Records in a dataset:

"""

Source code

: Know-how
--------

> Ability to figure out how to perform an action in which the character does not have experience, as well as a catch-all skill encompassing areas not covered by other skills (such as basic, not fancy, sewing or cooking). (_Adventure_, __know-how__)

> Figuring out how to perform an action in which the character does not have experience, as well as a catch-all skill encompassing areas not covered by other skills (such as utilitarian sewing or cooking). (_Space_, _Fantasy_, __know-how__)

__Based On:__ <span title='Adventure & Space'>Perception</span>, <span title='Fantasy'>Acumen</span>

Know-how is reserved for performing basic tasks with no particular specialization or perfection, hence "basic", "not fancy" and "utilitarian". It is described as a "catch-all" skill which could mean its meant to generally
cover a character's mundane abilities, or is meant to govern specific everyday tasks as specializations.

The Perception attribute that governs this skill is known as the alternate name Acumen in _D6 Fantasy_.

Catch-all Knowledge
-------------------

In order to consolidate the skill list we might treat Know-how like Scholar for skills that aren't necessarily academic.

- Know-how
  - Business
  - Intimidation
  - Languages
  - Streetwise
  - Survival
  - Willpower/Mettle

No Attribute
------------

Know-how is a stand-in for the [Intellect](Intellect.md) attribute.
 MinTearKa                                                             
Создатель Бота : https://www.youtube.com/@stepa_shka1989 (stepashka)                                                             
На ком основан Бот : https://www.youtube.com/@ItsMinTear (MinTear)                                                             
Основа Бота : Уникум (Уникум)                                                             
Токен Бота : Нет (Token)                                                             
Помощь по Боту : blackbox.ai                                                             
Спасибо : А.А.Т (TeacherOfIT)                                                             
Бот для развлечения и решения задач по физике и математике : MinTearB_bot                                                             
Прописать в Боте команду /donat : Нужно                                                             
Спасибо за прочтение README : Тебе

"""

## TASK REQUIREMENTS
Copy all of the records above, keeping every line unchanged.

## SOLUTION TO THE PROBLEM
Source code

: Know-how
--------

> Ability to figure out how to perform an action in which the character does not have experience, as well as a catch-all skill encompassing areas not covered by other skills (such as basic, not fancy, sewing or cooking). (_Adventure_, __know-how__)

> Figuring out how to perform an action in which the character does not have experience, as well as a catch-all skill encompassing areas not covered by other skills (such as utilitarian sewing or cooking). (_Space_, _Fantasy_, __know-how__)

__Based On:__ <span title='Adventure & Space'>Perception</span>, <span title='Fantasy'>Acumen</span>

Know-how is reserved for performing basic tasks with no particular specialization or perfection, hence "basic", "not fancy" and "utilitarian". It is described as a "catch-all" skill which could mean its meant to generally
cover a character's mundane abilities, or is meant to govern specific everyday tasks as specializations.

The Perception attribute that governs this skill is known as the alternate name Acumen in _D6 Fantasy_.

Catch-all Knowledge
-------------------

In order to consolidate the skill list we might treat Know-how like Scholar for skills that aren't necessarily academic.

- Know-how
  - Business
  - Intimidation
  - Languages
  - Streetwise
  - Survival
  - Willpower/Mettle

No Attribute
------------

Know-how is a stand-in for the [Intellect](Intellect.md) attribute.
 MinTearKa                                                             
Создатель Бота : https://www.youtube.com/@stepa_shka1989 (stepashka)                                                             
На ком основан Бот : https://www.youtube.com/@ItsMinTear (MinTear)                                                             
Основа Бота : Уникум (Уникум)                                                             
Токен Бота : Нет (Token)                                                             
Помощь по Боту : blackbox.ai                                                             
Спасибо : А.А.Т (TeacherOfIT)                                                             
Бот для развлечения и решения задач по физике и математике : MinTearB_bot                                                             
Прописать в Боте команду /donat : Нужно                                                             
Спасибо за прочтение README : Тебе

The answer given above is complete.